Within the next week I am going to make my first every splits. I have a nuc with a compartment I built at the bottom with screen wire sides to use as a cell builder. I have 3 strong hives that have a couple deeps nearly full of bees, one hive that has more than a deep full of bees and one slow hive that I will be using as bees in the splits after the queen cells are finished. I would like to use a full deep for a cell builder but don't feel that I need to rob enough bees from the 3 strongest hives to fill a deep with enough bees to make a cell builder from. Is a nuc with 5 or 6 frames of bees on 4 frames of capped brood enough to build out 10-20 queen cells, and make good quality queens? I plan to use the OTS notching system to make the queens.

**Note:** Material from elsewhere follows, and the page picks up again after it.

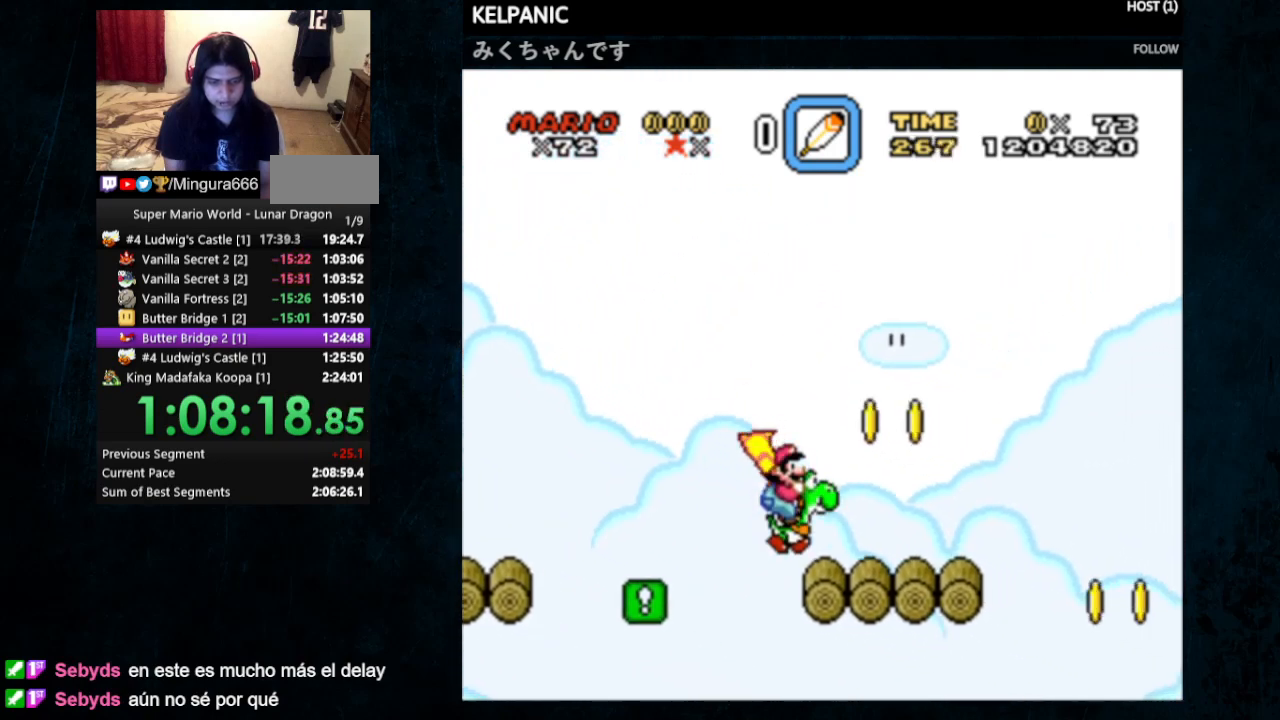
{"buttons": ["Y"], "events": [[133, "B", "up"], [167, "DPAD_UP", "down"], [200, "DPAD_LEFT", "down"], [200, "DPAD_RIGHT", "up"], [300, "DPAD_UP", "up"], [367, "DPAD_LEFT", "up"]]}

Now for the other question. Do I leave the frame of eggs/larvae in the cell starter until they are capped? I have seen videos where some have a cell finisher hive. The hive that I am going to split up is in one deep. They have nothing in the upper deep besides some nectar and honey that they are putting in it now. If I need to make a cell finisher, I am going to put a queen excluder on top of the lower deep, then put the bees from the cell starter into that hive. That would give that hive 15-16 frames of bees in addition to what will be emerging from the capped frames from the cell starter.

If I need a starter and finisher, how long do I leave them in the starter hive?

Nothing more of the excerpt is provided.